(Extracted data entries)
☆ ☆ ☆

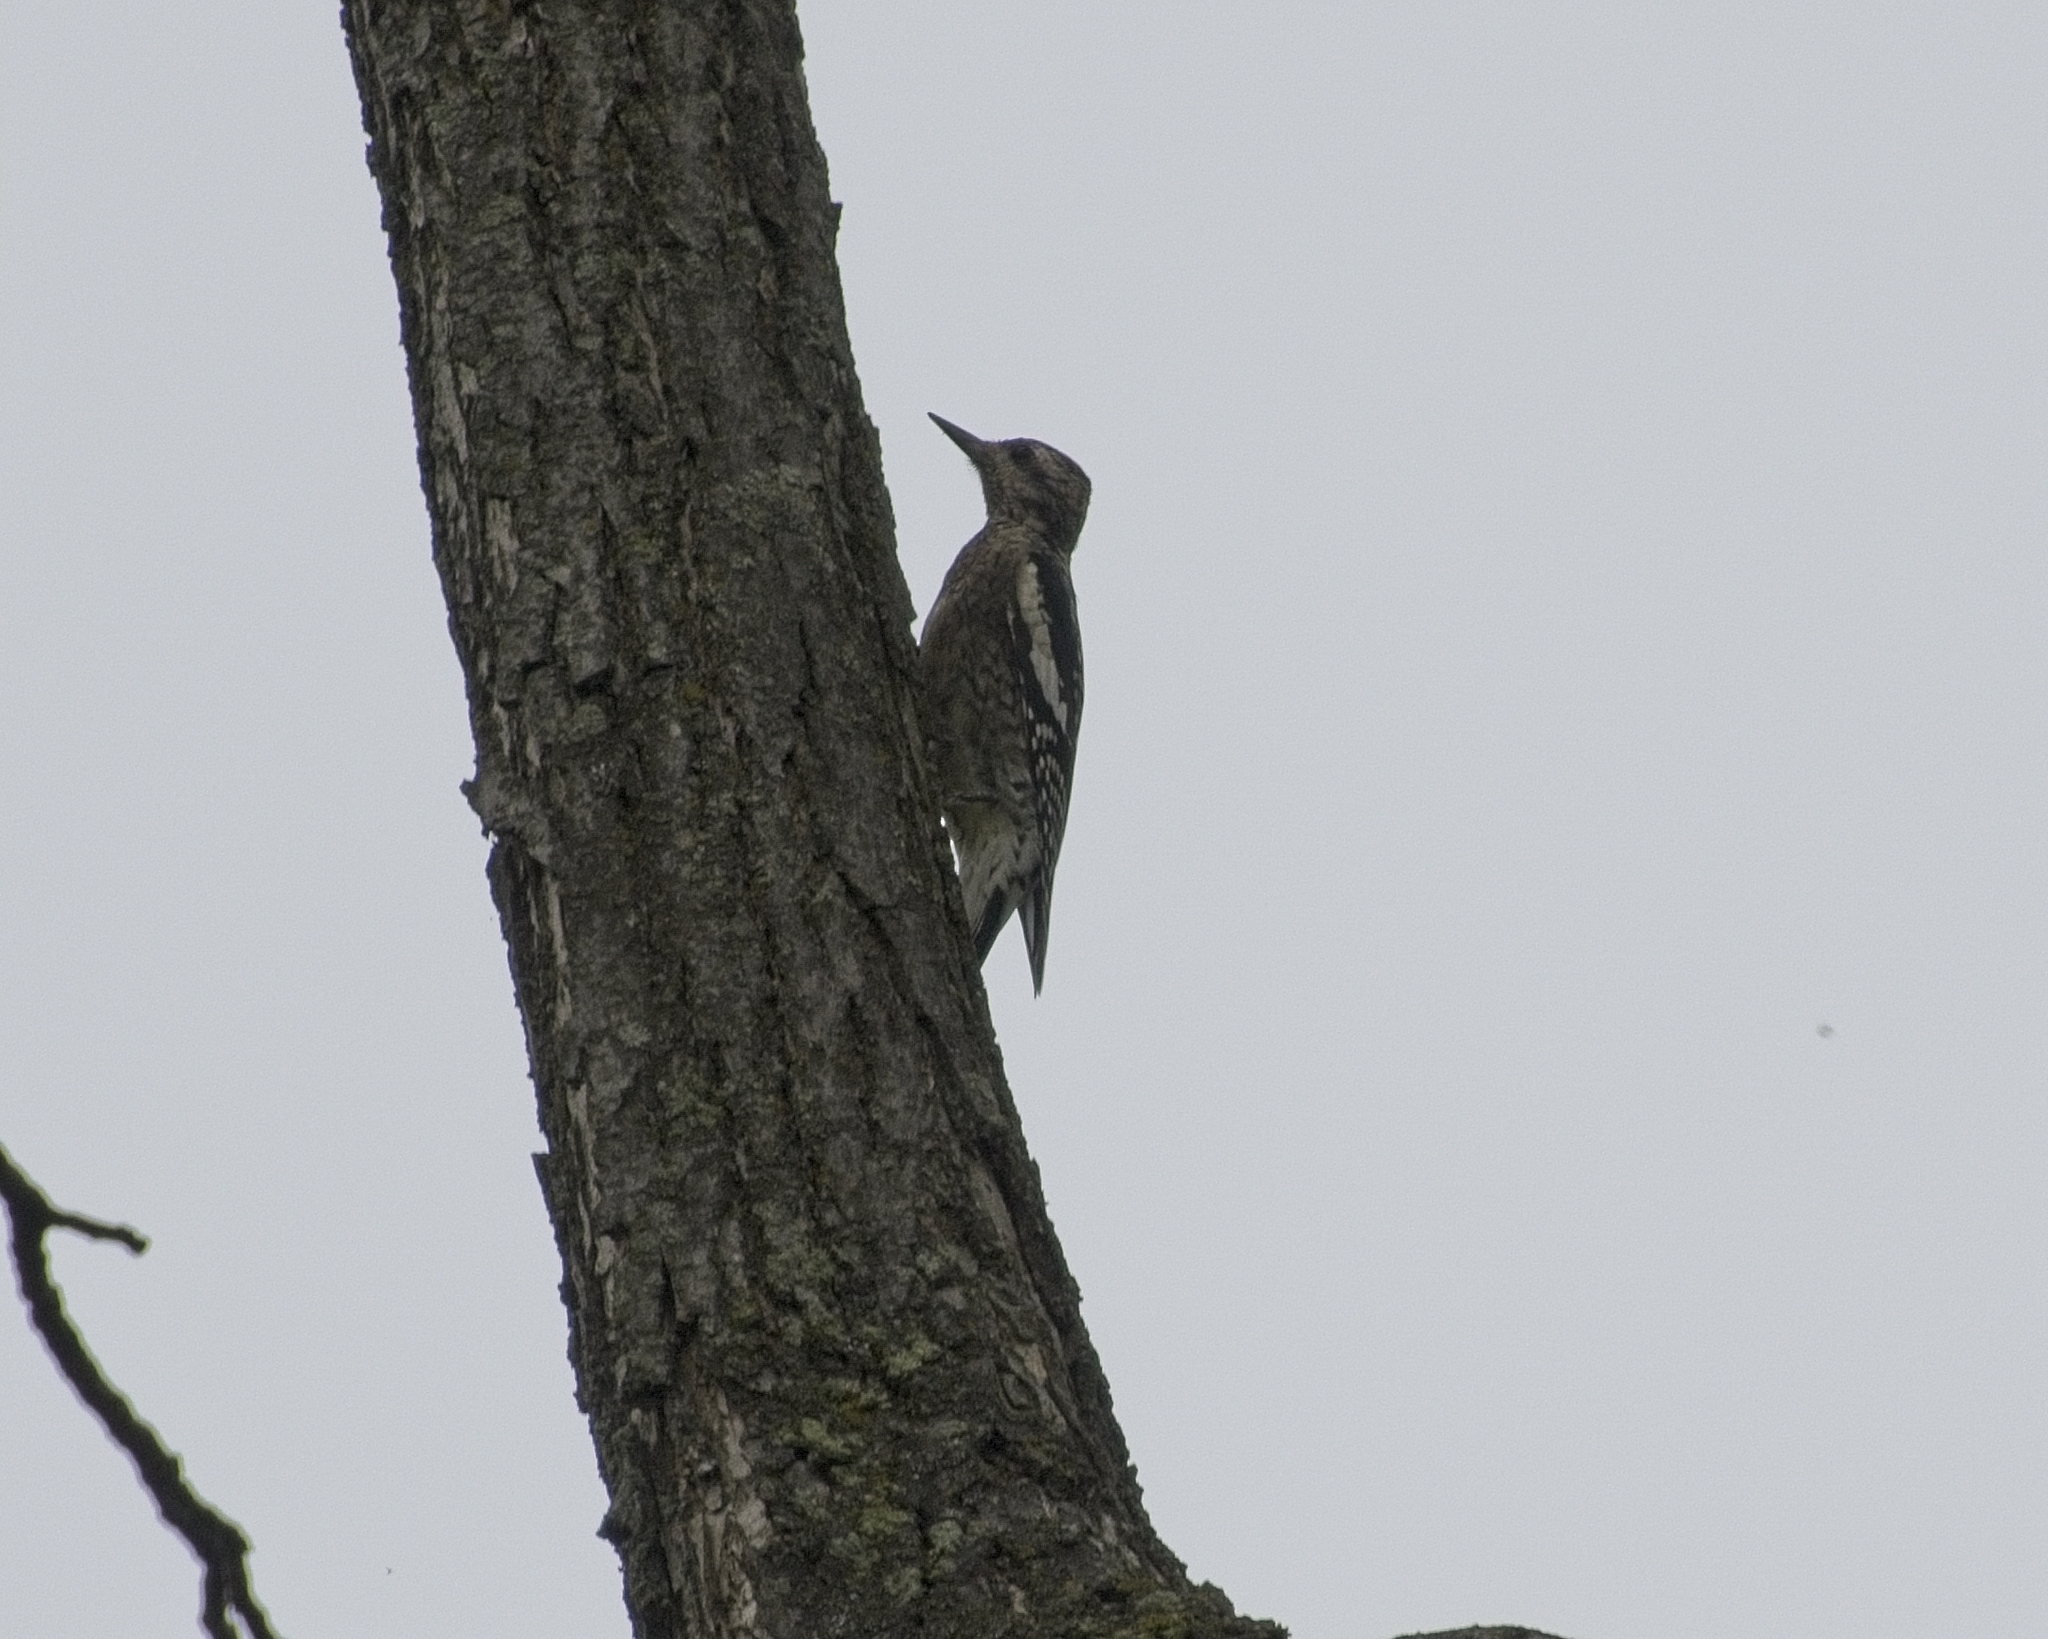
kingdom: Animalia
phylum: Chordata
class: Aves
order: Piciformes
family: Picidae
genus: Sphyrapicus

☆ ☆ ☆

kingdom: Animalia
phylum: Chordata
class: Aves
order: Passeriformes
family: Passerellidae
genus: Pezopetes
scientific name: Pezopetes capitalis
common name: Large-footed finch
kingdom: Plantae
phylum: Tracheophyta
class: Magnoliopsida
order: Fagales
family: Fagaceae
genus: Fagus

☆ ☆ ☆

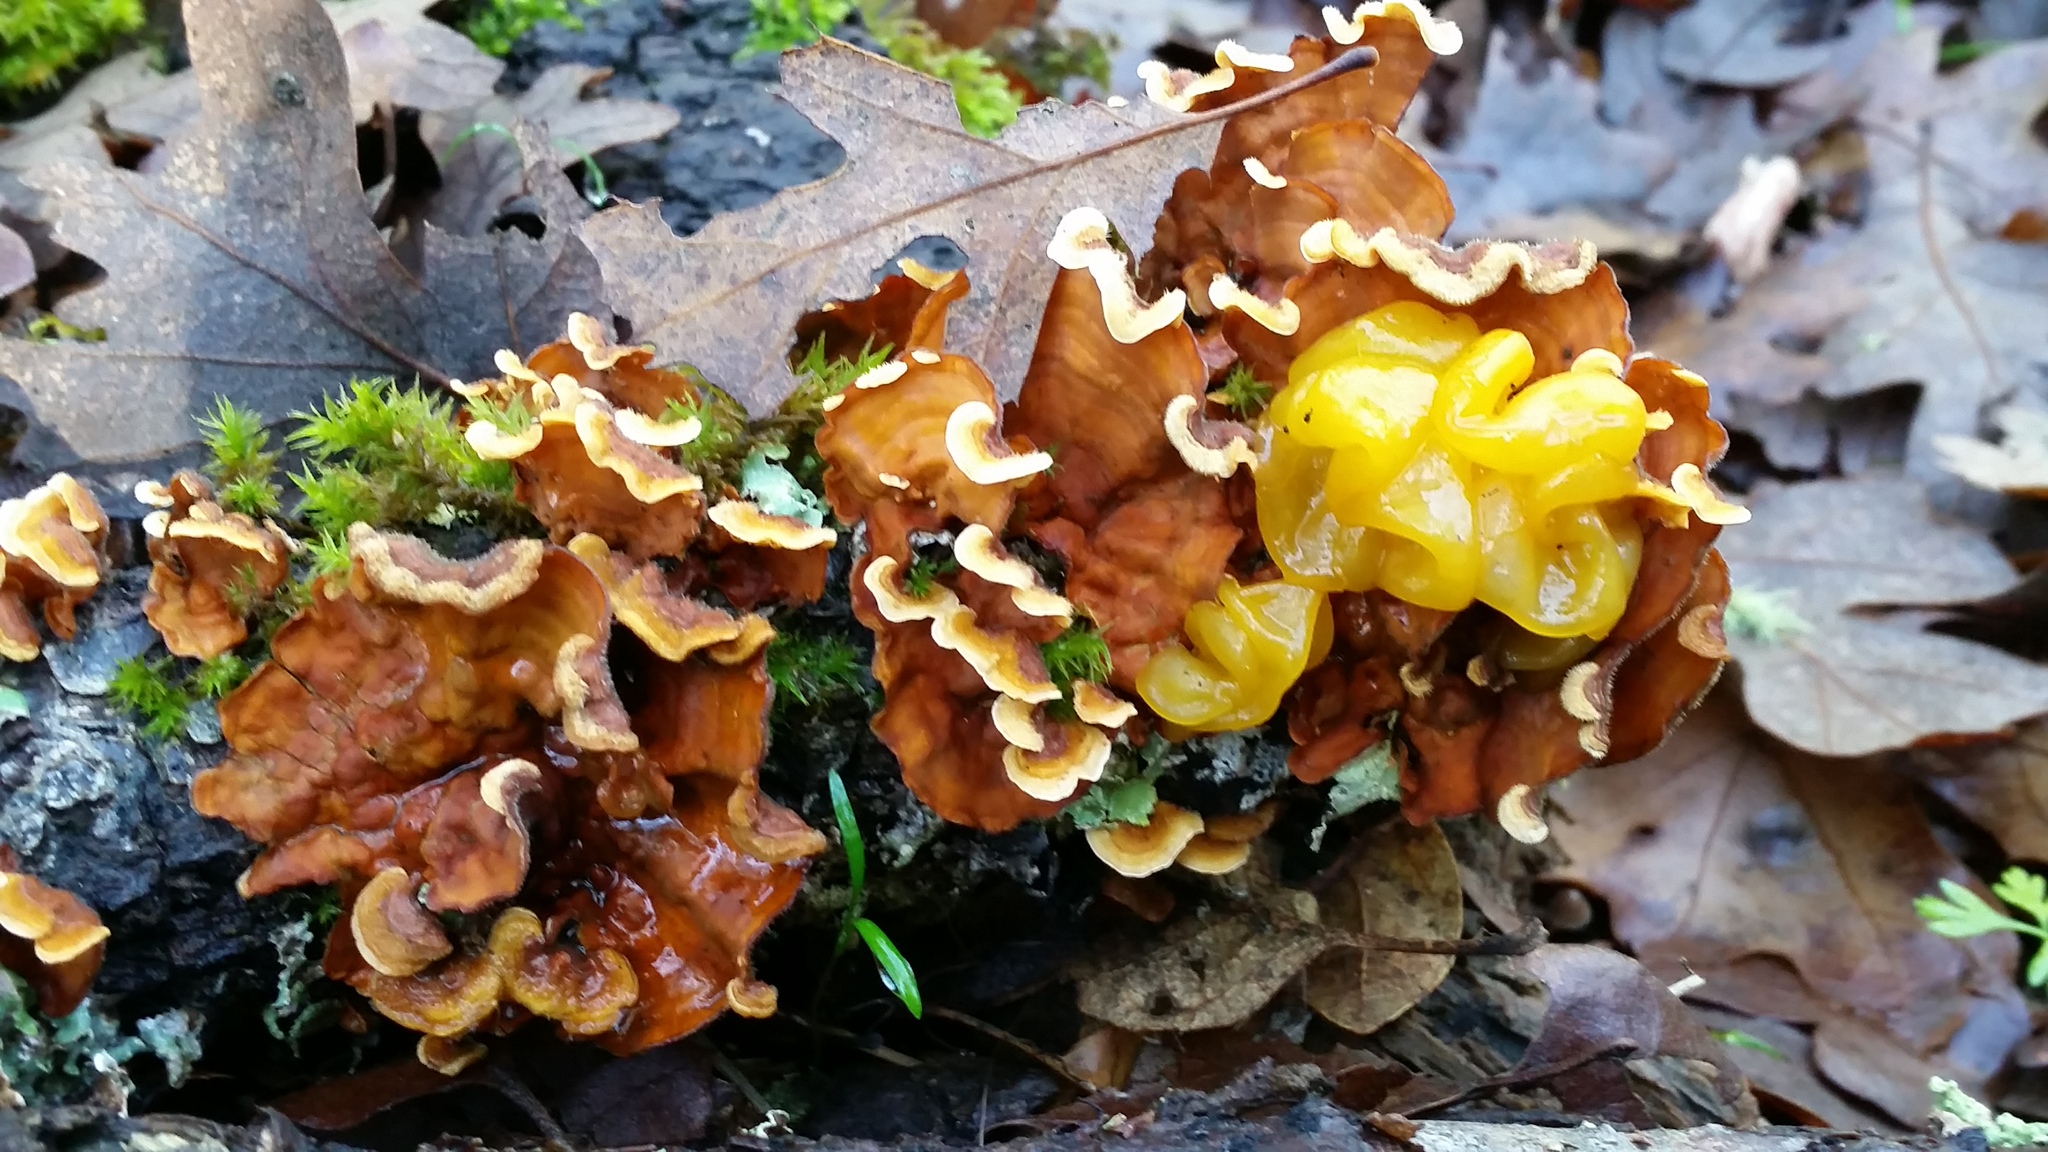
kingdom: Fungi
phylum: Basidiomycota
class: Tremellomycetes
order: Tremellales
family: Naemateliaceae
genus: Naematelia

☆ ☆ ☆

**EXERCISE GOAL**
Repeat the rows from the line with "scientific name: Pezopetes capitalis" to the line with "family: Fagaceae", both of those lines included.

**FINAL RESULT**
scientific name: Pezopetes capitalis
common name: Large-footed finch
kingdom: Plantae
phylum: Tracheophyta
class: Magnoliopsida
order: Fagales
family: Fagaceae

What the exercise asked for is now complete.